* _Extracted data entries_
..........

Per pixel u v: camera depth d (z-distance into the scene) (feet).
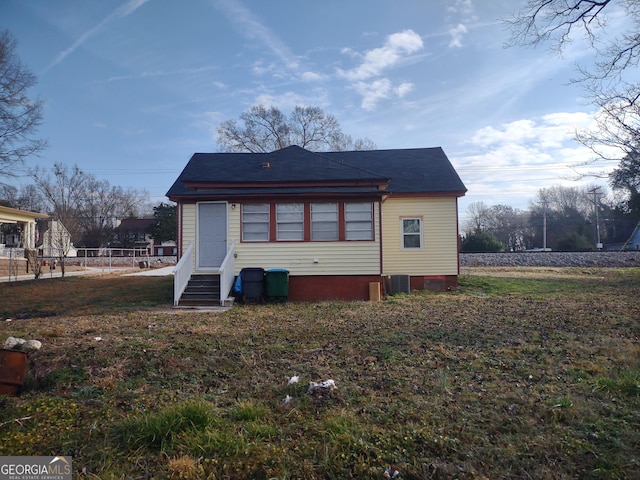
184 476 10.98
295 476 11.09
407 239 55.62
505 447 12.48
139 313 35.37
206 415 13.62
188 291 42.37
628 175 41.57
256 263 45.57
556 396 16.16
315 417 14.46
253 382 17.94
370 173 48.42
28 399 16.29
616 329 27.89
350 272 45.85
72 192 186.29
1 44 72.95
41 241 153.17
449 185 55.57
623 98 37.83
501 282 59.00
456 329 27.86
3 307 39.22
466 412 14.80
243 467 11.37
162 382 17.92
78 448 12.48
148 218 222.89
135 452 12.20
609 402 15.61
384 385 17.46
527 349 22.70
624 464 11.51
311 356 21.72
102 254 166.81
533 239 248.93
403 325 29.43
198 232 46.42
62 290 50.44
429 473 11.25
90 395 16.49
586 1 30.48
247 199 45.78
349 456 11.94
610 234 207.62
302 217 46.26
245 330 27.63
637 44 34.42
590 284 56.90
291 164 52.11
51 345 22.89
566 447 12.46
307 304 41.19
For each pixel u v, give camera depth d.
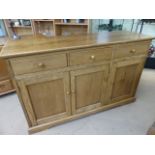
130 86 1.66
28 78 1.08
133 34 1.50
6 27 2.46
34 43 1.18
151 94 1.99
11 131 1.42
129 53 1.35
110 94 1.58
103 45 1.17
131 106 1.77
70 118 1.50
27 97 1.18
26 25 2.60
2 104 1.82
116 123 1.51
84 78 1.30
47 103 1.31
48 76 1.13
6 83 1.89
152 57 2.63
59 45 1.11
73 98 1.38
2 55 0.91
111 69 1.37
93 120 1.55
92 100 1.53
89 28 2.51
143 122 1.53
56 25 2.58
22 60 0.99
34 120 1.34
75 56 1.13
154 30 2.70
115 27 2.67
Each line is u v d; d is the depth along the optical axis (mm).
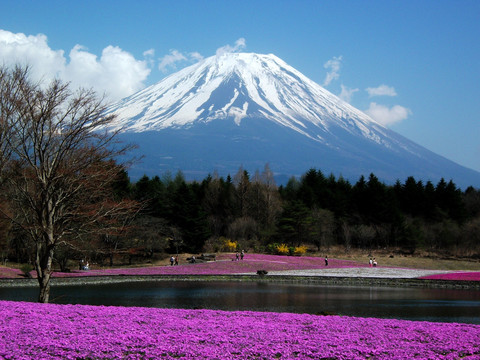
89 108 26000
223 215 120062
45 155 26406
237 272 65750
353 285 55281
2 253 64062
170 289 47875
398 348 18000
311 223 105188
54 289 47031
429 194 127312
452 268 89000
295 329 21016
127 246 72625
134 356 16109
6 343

..........

* _Task details_
The exact lines from the one containing "449 185 55.57" through the end of the data are to be copied, with both ends kept and pictures left out.

* _Problem solution_
449 185 55.57
623 98 37.83
501 282 59.00
456 329 27.86
3 307 39.22
466 412 14.80
243 467 11.37
162 382 17.92
78 448 12.48
148 218 222.89
135 452 12.20
609 402 15.61
384 385 17.46
527 349 22.70
624 464 11.51
311 356 21.72
102 254 166.81
533 239 248.93
403 325 29.43
198 232 46.42
62 290 50.44
429 473 11.25
90 395 16.49
586 1 30.48
247 199 45.78
349 456 11.94
610 234 207.62
302 217 46.26
245 330 27.63
637 44 34.42
590 284 56.90
291 164 52.11
51 345 22.89
566 447 12.46
307 304 41.19
For each pixel u v, give camera depth d.
130 86 1.66
28 78 1.08
133 34 1.50
6 27 2.46
34 43 1.18
151 94 1.99
11 131 1.42
129 53 1.35
110 94 1.58
103 45 1.17
131 106 1.77
70 118 1.50
27 97 1.18
26 25 2.60
2 104 1.82
116 123 1.51
84 78 1.30
47 103 1.31
48 76 1.13
6 83 1.89
152 57 2.63
59 45 1.11
73 98 1.38
2 55 0.91
111 69 1.37
93 120 1.55
92 100 1.53
89 28 2.51
143 122 1.53
56 25 2.58
22 60 0.99
34 120 1.34
75 56 1.13
154 30 2.70
115 27 2.67
Each line is u v d; d is the depth along the optical axis (mm).
89 108 26000
223 215 120062
45 155 26406
237 272 65750
353 285 55281
2 253 64062
170 289 47875
398 348 18000
311 223 105188
54 289 47031
429 194 127312
452 268 89000
295 329 21016
127 246 72625
134 356 16109
6 343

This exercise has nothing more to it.